Users come around eventually.



God I hate this kind of paternalistic reasoning from developers. Nobody is saying that you can never update software ever, just that those updates should be driven by a clear functional reason. Implementing a change that you know your users will hate just to switch to a "modern" UI does not serve users.

> Users come around eventually.

How do you know? A number of apps I use have overhauled their UI in a way that made it look shinier at a glance, but categorically worse for actually using. I either stopped using them if the change was too awful, or eventually just stopped leaving negative feedback once it was clear the devs didn't care. Never once have I hated an update at first and later thought to myself, "Wow I was so wrong, this update is actually amazing, I'm glad the dev team ignored all of that negative feedback and forced it on their existing users".

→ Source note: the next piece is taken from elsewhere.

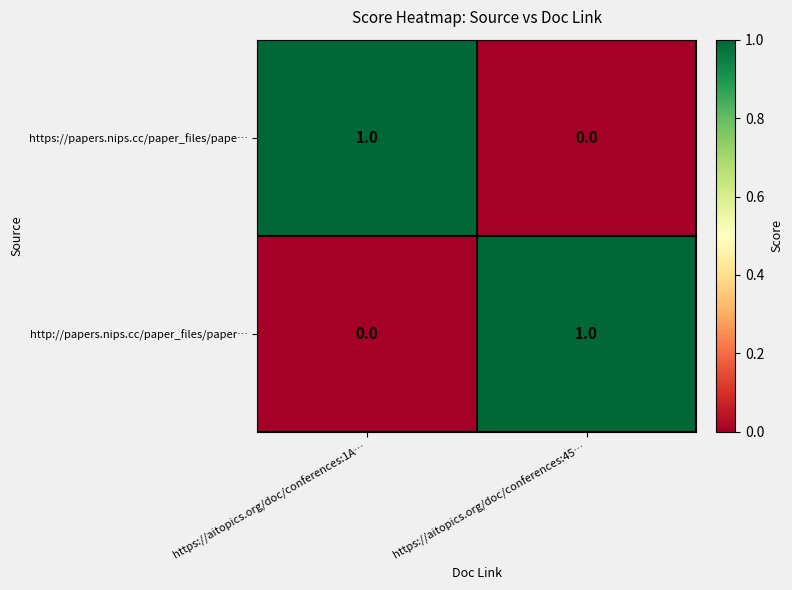

List the labels in order of http://papers.nips.cc/paper_files/paper… value, smallest first.

https://aitopics.org/doc/conferences:1A…, https://aitopics.org/doc/conferences:45…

> With that rationale you literally can't change anything ever. Version 1.0 ever after.

The point was IF users hate it, you probably did something wrong in the redesign. That doesn't exclude the possibility of doing a redesign that users are excited about.

Plenty of IM clients I use update semi-regularly with new features, and I'm either neutral or excited based on whether I plan to use that feature, but I'm never upset because they're not breaking my existing workflow.

And, yes, sometimes a redesign just takes time to come around to, but there's also lots of redesigns that genuinely reduce functionality. I've lost track of how many times an update has outright removed a favorite feature of mine, reduced configuration options, and so on. This might be a sensible business decision, but it's not to my benefit.